EXTRACT TO READ:
Some of the participants at the National Tree Day 2022 event in Bunia, Ituri Province. Each of them planted a tree in celebration of the day.
On 5th December, 2022, DRC celebrated the National Tree Day under the theme "Technical Reforestation Routes: Role of a Tree in the School Environment".    A consortium of 25 civil society organizations working on environmental protection within Ituri Province organized a community sensitisation and action event on the effects of deforestation and its contribution to climate change,  and fostering afforestation as the immediate action to repulse the effects.
It is estimated that between 2002 and 2021, Ituri province in DRC lost 297,000 hectares of humid primary forests, which represents 66% of its total Tree Cover Loss during the same period.  The total area of wet primary forests in Ituri decreased by 7.5% during this period.  From 2001 to 2021, Ituri lost 463,000 hectares of plant cover, which is equivalent to a decrease of 8.2% of the plant cover since 2000, and 339MT of C02 emissions.

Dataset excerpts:

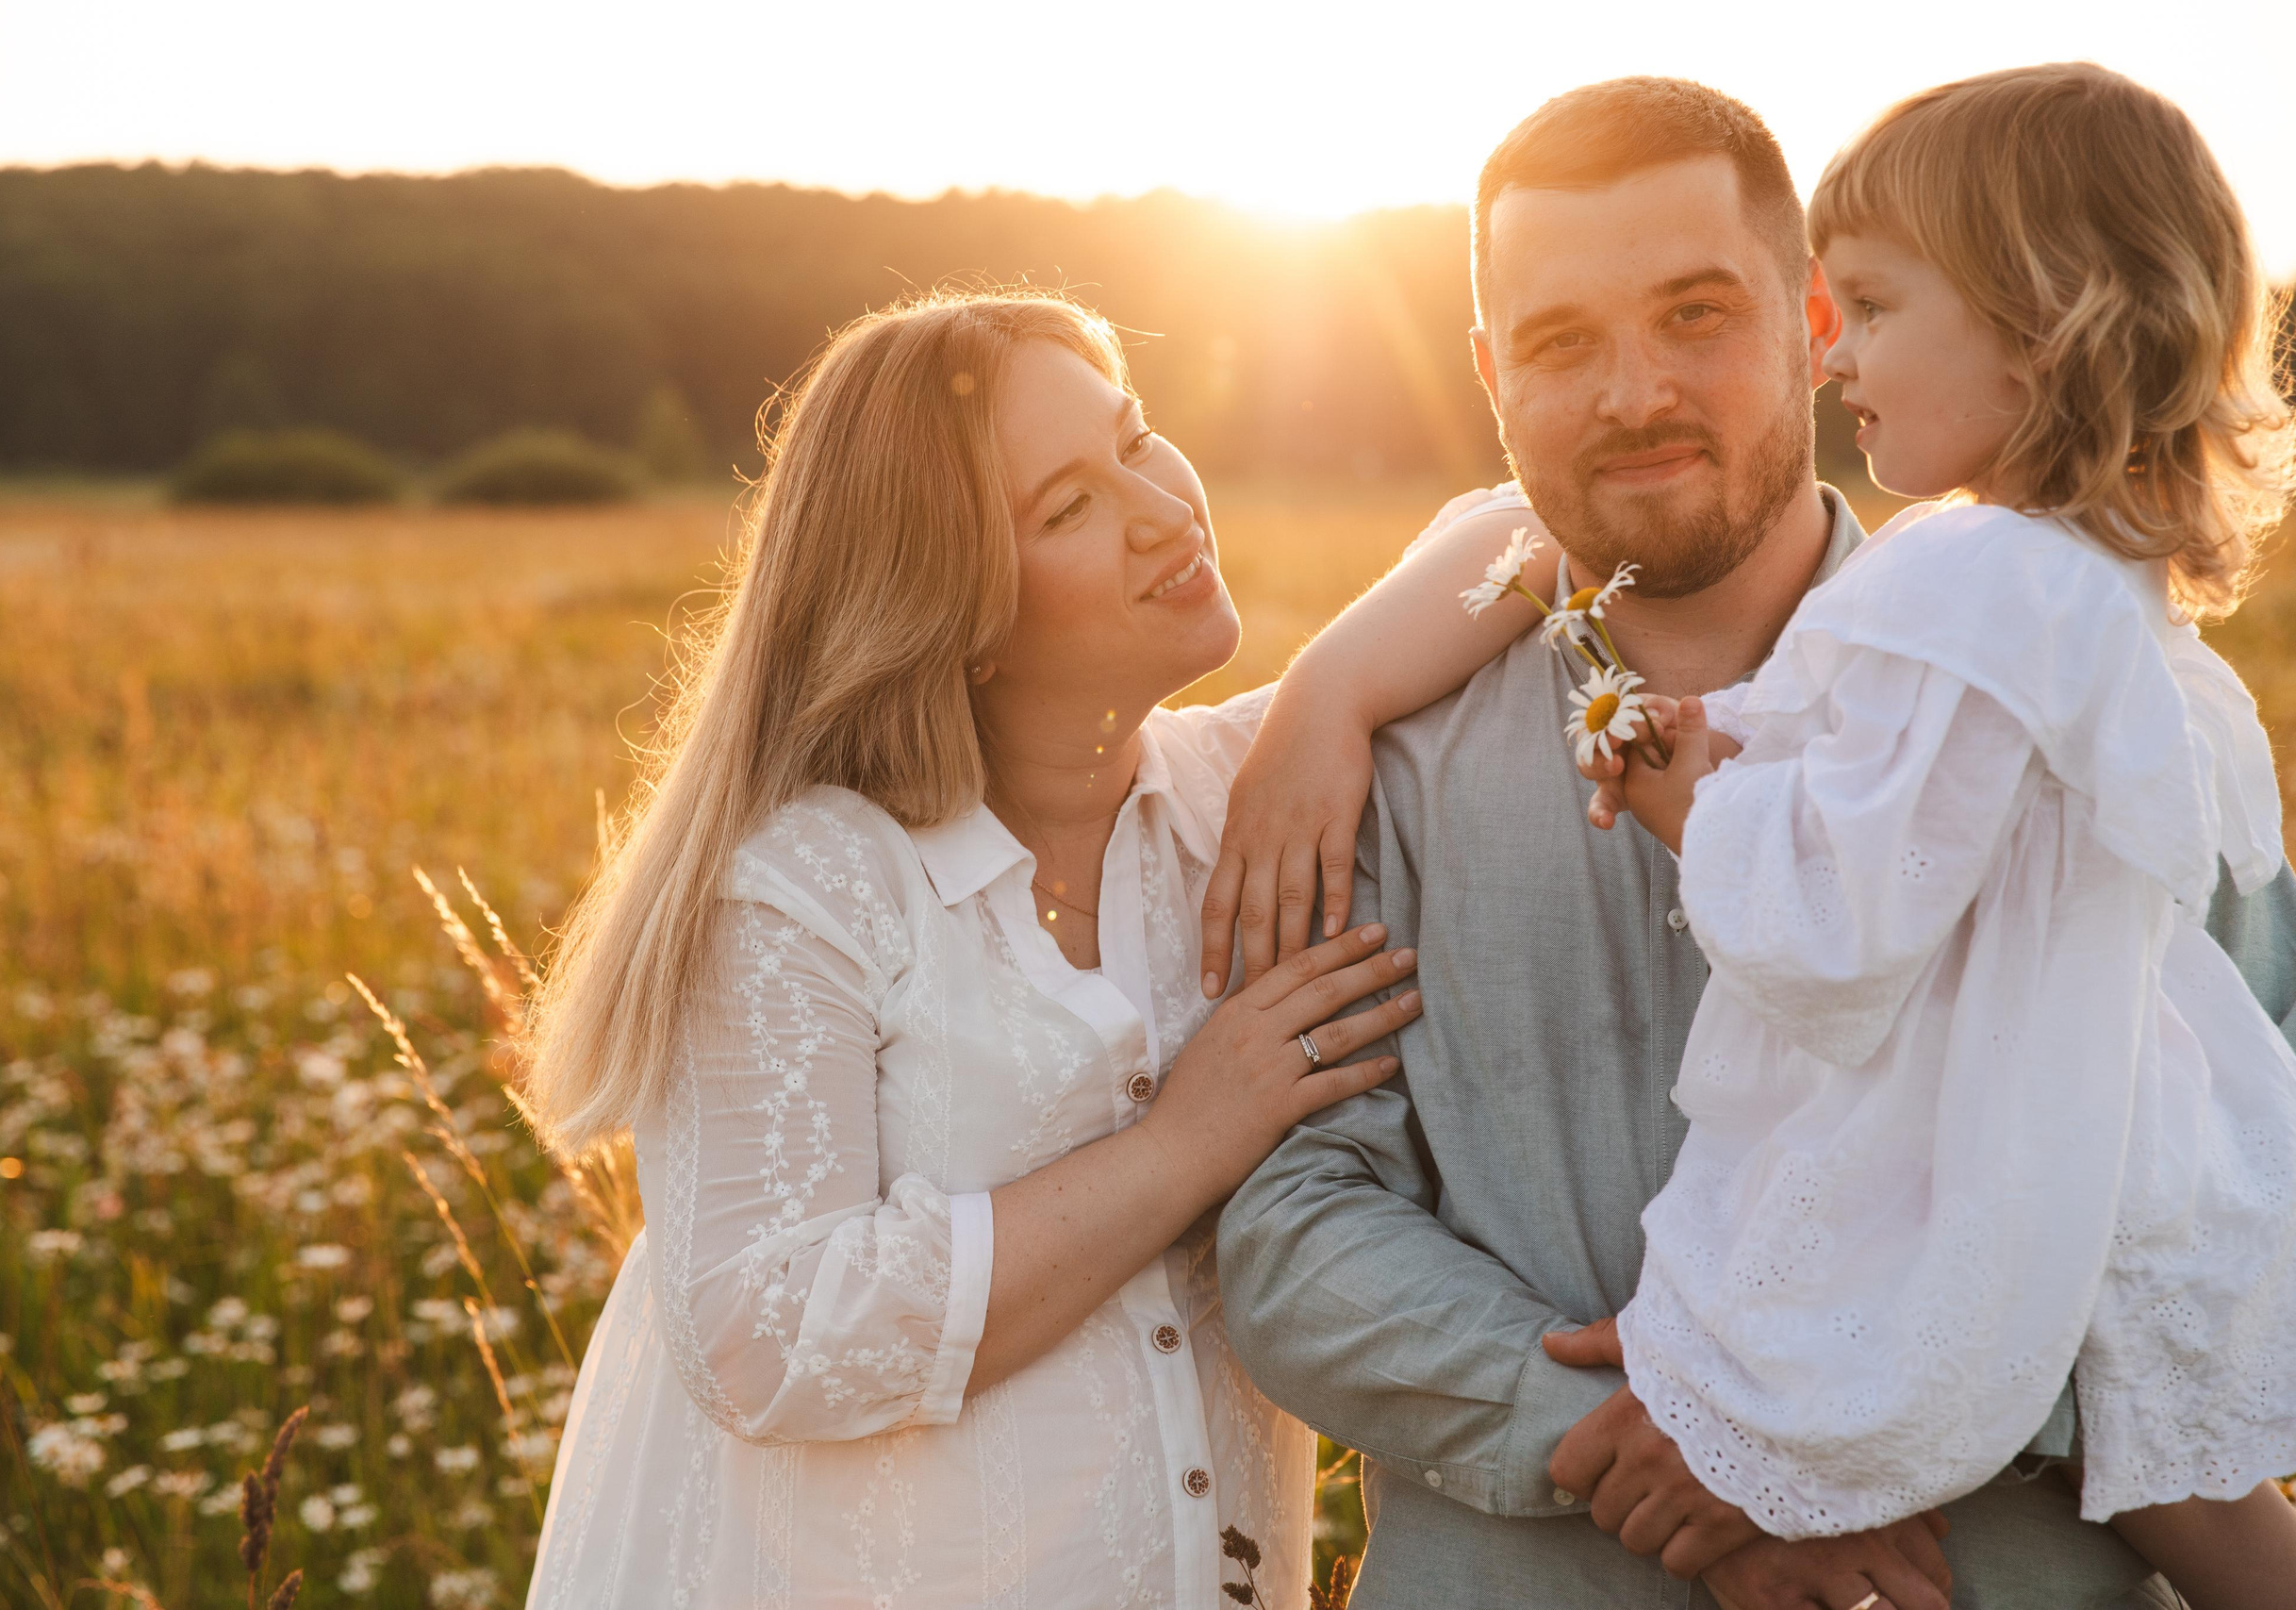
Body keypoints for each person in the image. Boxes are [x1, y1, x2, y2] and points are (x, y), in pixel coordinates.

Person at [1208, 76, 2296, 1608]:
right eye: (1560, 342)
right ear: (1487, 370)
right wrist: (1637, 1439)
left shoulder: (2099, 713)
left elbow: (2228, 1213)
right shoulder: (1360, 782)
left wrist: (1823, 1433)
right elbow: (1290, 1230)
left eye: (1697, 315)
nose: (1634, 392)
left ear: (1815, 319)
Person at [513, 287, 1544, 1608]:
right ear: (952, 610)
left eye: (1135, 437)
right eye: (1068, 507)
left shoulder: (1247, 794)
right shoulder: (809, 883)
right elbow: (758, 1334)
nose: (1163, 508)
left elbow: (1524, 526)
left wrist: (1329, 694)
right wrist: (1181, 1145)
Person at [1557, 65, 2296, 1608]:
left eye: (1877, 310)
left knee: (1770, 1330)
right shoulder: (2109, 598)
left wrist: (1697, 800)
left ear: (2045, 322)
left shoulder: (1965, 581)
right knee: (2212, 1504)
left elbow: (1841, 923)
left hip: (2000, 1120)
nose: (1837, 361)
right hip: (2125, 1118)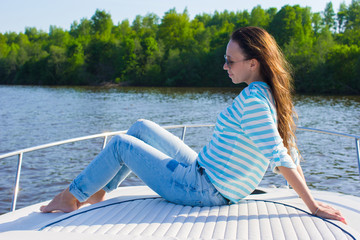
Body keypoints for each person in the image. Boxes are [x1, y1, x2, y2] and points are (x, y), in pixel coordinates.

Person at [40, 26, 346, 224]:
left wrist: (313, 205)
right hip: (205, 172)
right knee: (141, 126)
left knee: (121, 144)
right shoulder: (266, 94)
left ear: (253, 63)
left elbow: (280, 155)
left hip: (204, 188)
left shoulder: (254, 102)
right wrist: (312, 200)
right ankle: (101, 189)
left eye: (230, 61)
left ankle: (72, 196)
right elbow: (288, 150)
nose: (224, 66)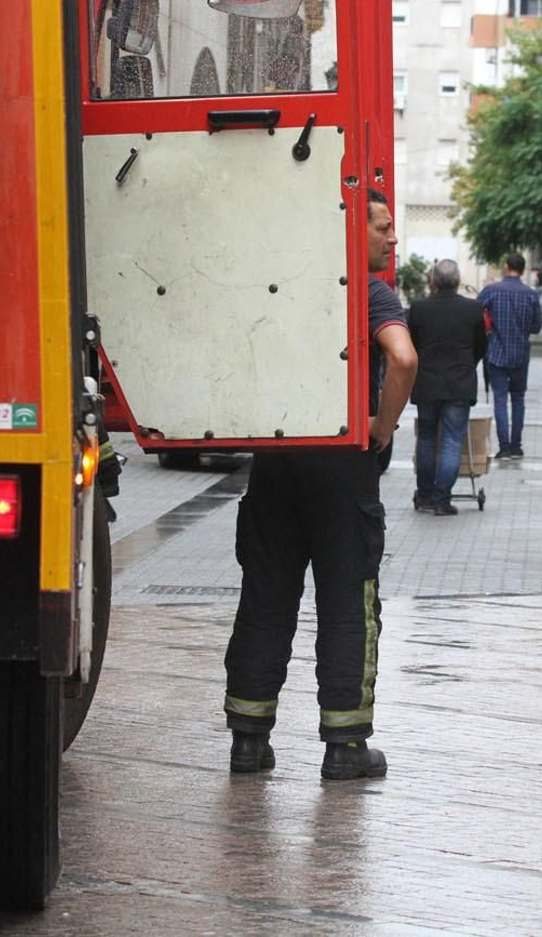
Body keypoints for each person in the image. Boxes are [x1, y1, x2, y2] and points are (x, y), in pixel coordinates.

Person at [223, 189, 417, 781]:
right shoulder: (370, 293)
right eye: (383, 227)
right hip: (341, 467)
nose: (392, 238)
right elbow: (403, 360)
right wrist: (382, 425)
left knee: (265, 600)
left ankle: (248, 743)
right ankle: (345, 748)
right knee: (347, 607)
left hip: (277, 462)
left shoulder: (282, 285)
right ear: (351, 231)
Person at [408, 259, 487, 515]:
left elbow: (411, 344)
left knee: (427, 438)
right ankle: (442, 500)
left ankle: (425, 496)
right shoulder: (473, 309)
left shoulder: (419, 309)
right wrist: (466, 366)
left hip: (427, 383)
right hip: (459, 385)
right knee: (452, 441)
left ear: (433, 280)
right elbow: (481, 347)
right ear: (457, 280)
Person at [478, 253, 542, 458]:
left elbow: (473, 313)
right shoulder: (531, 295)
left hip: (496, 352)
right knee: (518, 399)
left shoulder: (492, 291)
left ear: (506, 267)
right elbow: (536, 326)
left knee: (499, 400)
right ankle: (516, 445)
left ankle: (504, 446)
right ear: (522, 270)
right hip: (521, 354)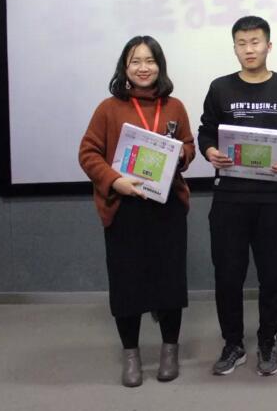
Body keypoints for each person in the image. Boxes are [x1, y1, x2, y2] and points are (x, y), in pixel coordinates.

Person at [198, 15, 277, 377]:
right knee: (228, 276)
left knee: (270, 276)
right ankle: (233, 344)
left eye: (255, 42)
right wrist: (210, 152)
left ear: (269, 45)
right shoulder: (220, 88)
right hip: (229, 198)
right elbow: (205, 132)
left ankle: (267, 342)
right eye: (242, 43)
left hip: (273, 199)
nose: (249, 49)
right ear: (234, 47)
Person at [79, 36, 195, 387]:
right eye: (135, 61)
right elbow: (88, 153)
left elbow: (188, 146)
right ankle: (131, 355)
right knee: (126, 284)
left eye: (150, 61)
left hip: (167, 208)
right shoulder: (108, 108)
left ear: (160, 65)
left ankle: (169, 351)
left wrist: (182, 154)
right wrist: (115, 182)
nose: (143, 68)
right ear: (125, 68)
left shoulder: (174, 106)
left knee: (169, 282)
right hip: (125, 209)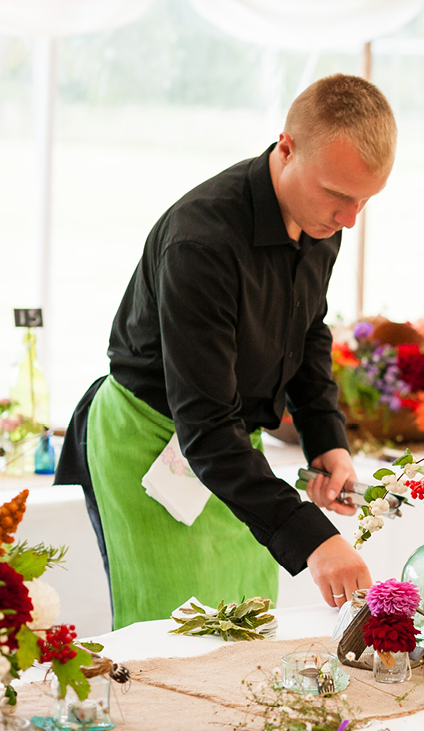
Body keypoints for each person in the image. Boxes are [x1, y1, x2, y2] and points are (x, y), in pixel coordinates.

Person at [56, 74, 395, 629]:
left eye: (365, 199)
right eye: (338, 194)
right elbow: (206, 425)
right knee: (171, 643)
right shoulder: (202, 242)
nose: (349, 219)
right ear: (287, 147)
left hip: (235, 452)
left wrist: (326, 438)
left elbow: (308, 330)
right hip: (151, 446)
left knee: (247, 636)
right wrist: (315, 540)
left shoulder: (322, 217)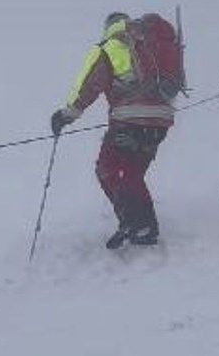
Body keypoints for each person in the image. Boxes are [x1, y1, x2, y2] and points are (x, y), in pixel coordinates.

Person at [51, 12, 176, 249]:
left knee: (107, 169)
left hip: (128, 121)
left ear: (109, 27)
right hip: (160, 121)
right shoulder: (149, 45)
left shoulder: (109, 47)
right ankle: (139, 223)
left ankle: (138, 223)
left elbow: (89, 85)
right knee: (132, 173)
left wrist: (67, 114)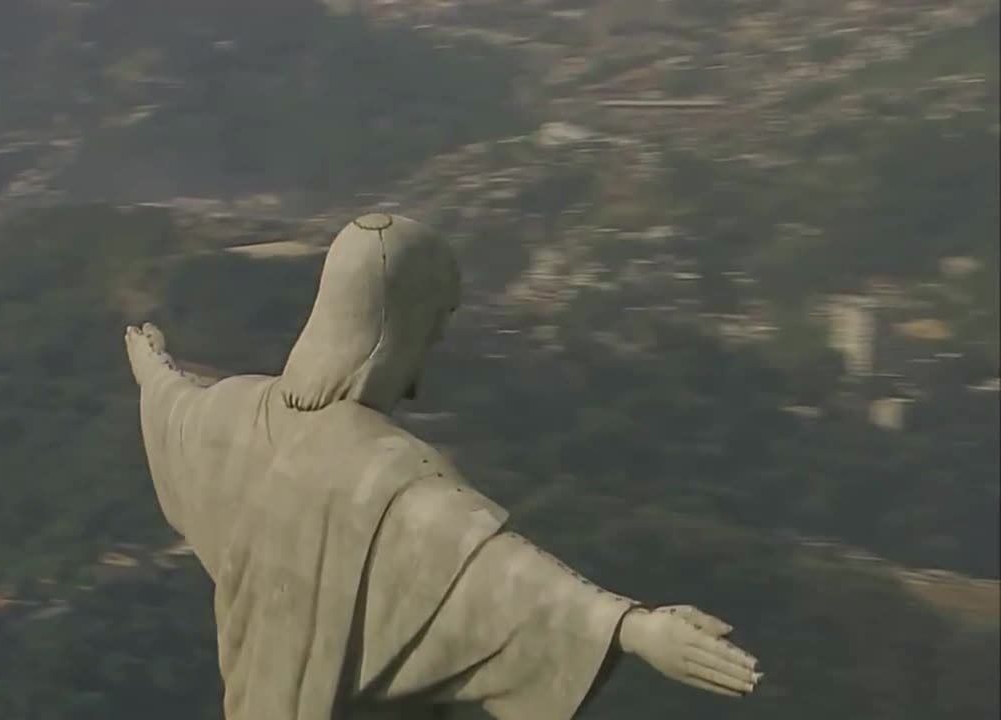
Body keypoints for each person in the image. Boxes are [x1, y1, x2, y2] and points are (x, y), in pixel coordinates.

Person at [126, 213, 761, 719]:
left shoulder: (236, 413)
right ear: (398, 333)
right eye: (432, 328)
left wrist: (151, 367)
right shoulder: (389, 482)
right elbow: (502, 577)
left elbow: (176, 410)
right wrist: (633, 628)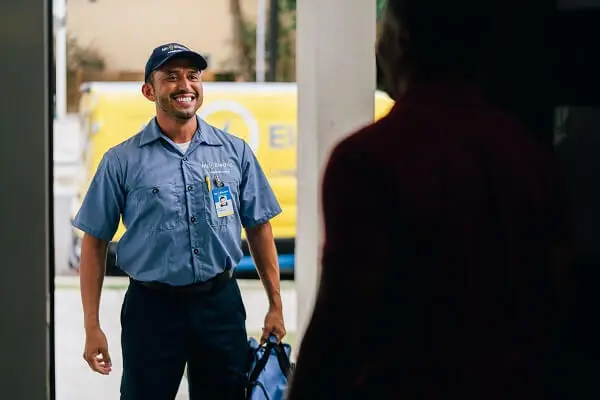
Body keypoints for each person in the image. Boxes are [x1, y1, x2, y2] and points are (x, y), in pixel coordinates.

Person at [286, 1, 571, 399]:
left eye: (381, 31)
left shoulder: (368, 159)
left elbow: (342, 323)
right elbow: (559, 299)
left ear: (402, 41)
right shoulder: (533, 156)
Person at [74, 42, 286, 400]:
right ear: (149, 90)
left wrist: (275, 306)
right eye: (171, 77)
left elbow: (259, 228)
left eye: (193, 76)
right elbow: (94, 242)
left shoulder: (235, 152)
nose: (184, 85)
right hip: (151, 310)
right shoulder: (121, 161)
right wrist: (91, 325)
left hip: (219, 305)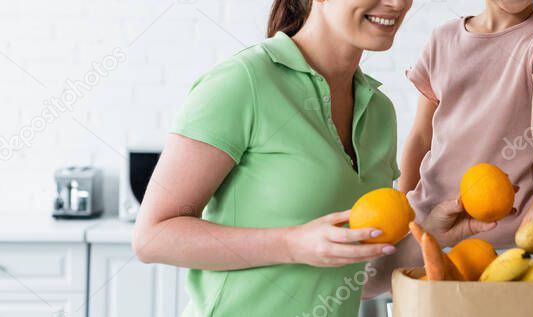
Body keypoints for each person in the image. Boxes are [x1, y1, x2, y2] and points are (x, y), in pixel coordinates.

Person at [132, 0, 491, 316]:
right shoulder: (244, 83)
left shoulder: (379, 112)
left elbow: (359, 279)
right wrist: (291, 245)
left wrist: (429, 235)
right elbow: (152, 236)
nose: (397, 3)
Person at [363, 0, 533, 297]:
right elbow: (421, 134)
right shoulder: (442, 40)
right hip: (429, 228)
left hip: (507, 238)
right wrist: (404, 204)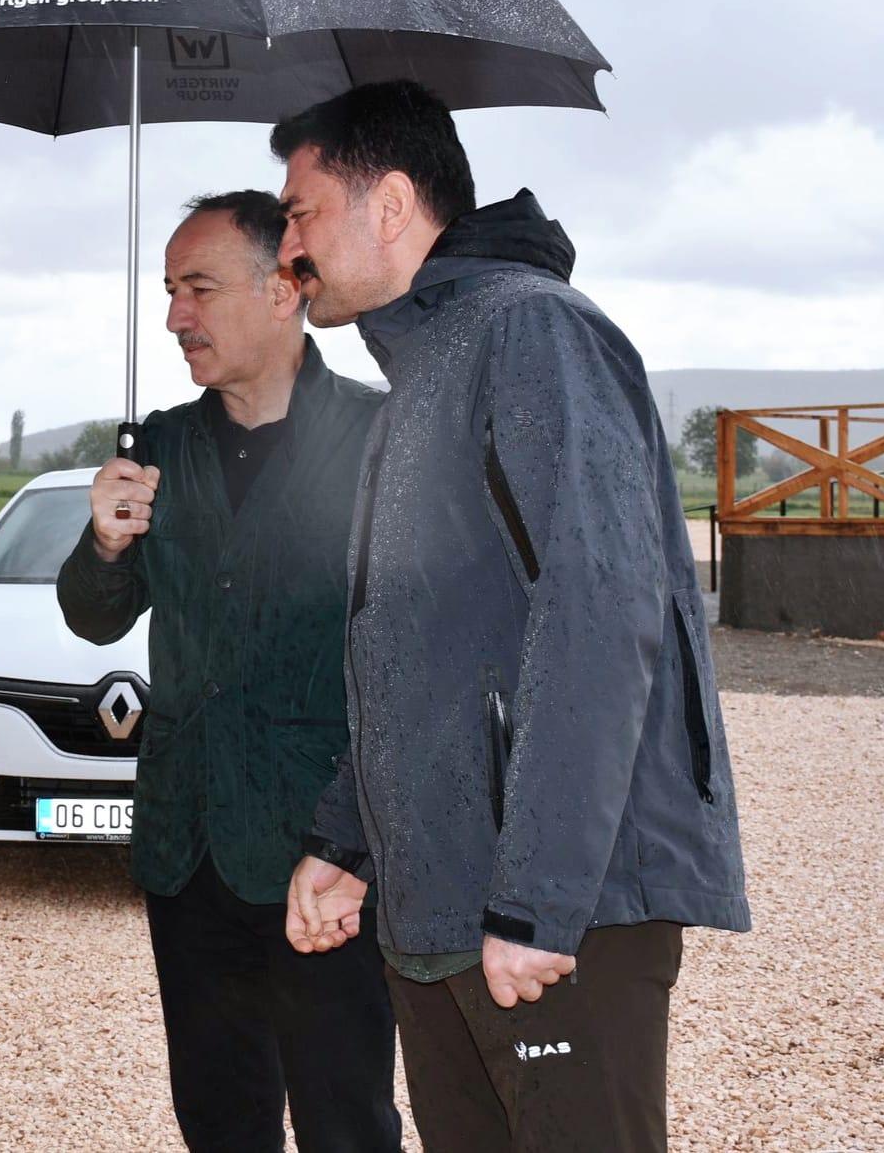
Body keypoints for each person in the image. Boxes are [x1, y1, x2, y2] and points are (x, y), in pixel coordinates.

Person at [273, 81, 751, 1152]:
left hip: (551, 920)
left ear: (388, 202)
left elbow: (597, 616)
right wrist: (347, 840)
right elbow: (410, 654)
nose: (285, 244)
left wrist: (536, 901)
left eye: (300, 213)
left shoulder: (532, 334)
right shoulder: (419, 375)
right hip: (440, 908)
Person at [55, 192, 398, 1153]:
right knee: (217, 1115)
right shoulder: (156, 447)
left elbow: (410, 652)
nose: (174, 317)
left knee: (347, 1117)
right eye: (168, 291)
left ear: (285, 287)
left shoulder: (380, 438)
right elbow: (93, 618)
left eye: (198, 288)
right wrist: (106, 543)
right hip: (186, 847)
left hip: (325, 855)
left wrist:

WORK TO BE COMPLETED: Render this sentence from the passage on deforestation in Ituri into French: "The total area of wet primary forests in Ituri decreased by 7.5% during this period."

ANSWER SECTION: La superficie totale des forêts primaires humides de l'Ituri a diminué de 7,5 % au cours de cette période.